Pedestrian detection is an important instant of object detection. Because of its direct applications in surveillance, intelligent traffic systems, and assisted living [1, 2], it has attracted lots of attention. However, detecting pedestrians with high requirements of real-world applications is still a challenging task due to large intraclass variations caused by different views and articulated poses, partial occlusion, and changes in illumination. In recent years, a number of methods have been proposed to get robust and applied detection. They can be roughly classified into 3 categories, that is, works built on holistic model [37], part/patch-based approaches [816], and detectors using multiple feature channels and boosted classifier [1722].

The first category methods take the whole pedestrian as input and make decisions by SVM or template matching. In 2005, Dalal and Triggs [3] proposed Histograms of Oriented Gradients (HOG) feature to encode information of an entire pedestrian, and the detector was trained on HOG features using linear SVM. Since then, some variations [4] and combinations [5, 6] have been proposed to improve the detection performance. In [7, 23], Dominant Orientation Templates (DOT) are used for fast feature calculation, and a holistic detection is defined by template matching. Holistic methods can detect pedestrian fast and accurately in simple scenes; however, the detection performance decreases sharply when the appearance of pedestrian changes due to multiple factors, such as illumination, views, and poses.

The second category methods have two different implementations, that is, Deformable Parts Model (DPM) based [811] and Implicit Shape Model (ISM) based [1216]. DPM [8] and its varieties [911] extend the work in [3] with multiple local parts and spatial configurations of these parts by latent SVM. This kind of methods significantly improves detection performance in cluttered scenes. However, the process is time-consuming and some properties of local parts, such as number and size, should be predefined. ISM based methods [12, 13] use small, local image patches to vote for object center with the generalized Hough transform [24]. Hough Forests [1416] extend the standard Random Forest [25] for learning the codebook of ISM. ISM based methods have been widely used for detecting facial feature points [26] and body joints for human pose estimate [27]. However, they get limited success on pedestrian detection because of dense sampling and enormous, scattered votes for the whole human.

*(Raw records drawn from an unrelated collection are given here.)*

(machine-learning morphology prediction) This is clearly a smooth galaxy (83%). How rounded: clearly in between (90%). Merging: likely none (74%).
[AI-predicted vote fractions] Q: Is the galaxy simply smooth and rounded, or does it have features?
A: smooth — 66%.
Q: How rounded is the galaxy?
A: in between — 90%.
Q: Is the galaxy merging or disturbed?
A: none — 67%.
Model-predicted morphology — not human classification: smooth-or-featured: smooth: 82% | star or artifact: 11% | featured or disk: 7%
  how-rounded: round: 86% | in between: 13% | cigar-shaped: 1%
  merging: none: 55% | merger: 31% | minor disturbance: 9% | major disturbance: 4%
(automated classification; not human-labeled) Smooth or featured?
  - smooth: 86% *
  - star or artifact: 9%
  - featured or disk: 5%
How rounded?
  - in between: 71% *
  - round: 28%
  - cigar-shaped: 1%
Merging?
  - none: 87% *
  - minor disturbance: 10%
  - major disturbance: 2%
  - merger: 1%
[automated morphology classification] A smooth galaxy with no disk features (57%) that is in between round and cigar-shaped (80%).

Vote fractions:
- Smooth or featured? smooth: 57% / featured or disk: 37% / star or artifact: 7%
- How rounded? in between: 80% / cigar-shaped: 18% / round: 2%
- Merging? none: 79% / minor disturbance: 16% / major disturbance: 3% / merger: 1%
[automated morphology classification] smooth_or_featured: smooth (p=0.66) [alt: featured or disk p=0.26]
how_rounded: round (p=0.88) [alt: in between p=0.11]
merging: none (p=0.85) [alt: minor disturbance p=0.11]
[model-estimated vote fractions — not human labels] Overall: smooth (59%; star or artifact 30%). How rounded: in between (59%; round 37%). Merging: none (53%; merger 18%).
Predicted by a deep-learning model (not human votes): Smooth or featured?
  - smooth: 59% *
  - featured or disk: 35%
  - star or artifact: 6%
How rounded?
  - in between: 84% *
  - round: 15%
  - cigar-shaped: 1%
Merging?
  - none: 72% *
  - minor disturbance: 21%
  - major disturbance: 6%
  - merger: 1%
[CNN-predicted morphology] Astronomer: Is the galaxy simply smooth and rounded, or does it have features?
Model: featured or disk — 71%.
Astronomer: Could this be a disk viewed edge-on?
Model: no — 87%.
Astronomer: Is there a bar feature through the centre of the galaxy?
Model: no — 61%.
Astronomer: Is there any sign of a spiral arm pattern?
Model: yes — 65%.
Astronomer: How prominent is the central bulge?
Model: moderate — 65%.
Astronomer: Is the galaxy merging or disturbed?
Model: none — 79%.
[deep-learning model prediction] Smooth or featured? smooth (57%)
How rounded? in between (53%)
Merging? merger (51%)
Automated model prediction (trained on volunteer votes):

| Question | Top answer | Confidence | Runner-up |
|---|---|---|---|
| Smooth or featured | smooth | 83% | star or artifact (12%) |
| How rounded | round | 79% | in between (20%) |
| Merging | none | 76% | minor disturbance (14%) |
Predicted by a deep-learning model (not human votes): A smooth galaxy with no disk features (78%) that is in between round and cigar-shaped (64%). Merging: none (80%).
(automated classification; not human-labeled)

The last category methods assemble multiple weak classifiers by boosting algorithm [28]. Each weak classifier is defined by a selected feature channel [17, 18] or a representative exemplar [19]. Particularly, tree structured detectors [2022] can not only assemble multiple weak classifiers, but also model intraclass subcategories as different branches of the tree. Methods based on tree structured classifiers are good for multiview, multipose pedestrian detection and can obtain very fast detection with cascade architecture [29]. However, the weak classifier cannot divide the sample space optimally because the feature selector and split function used are too simple.

In this paper, we absorb the advantages of approaches mentioned above and try to solve some key problems of pedestrian detection, as shown in Figure 1. It is obvious that all pedestrians are hard to be divided by a holistic property; however, some representative local templates with small varieties can be found. Generally, they are the main parts of a human, such as head, left/right hand, and left/right leg. Motivated by this observation, we propose a new pedestrian detection method which combines multiple weak classifiers built on local templates by means of Random Forest. The templates are adaptively generated with different sizes and different locations in positive exemplars. The splitting functions in the forest are learned by the joint use of template selector and template matching. A weak classifier consists of splitting functions in one depth of the forest. To improve classification accuracy, all weak classifiers are assembled by a boosting-like algorithm [21, 28] with the weights of samples updated iteratively. When a weak classifier is added, the depth of the forest increases until it reaches the predefined maximum depth. For fast calculation, the local template is represented by Dominant Orientation Template (DOT) feature [23]. During detection, a sliding window is passed through each tree, and the final decision is made by averaging estimations of all trees in the forest. To accelerate the detection process, we propose to use cascade detection architecture.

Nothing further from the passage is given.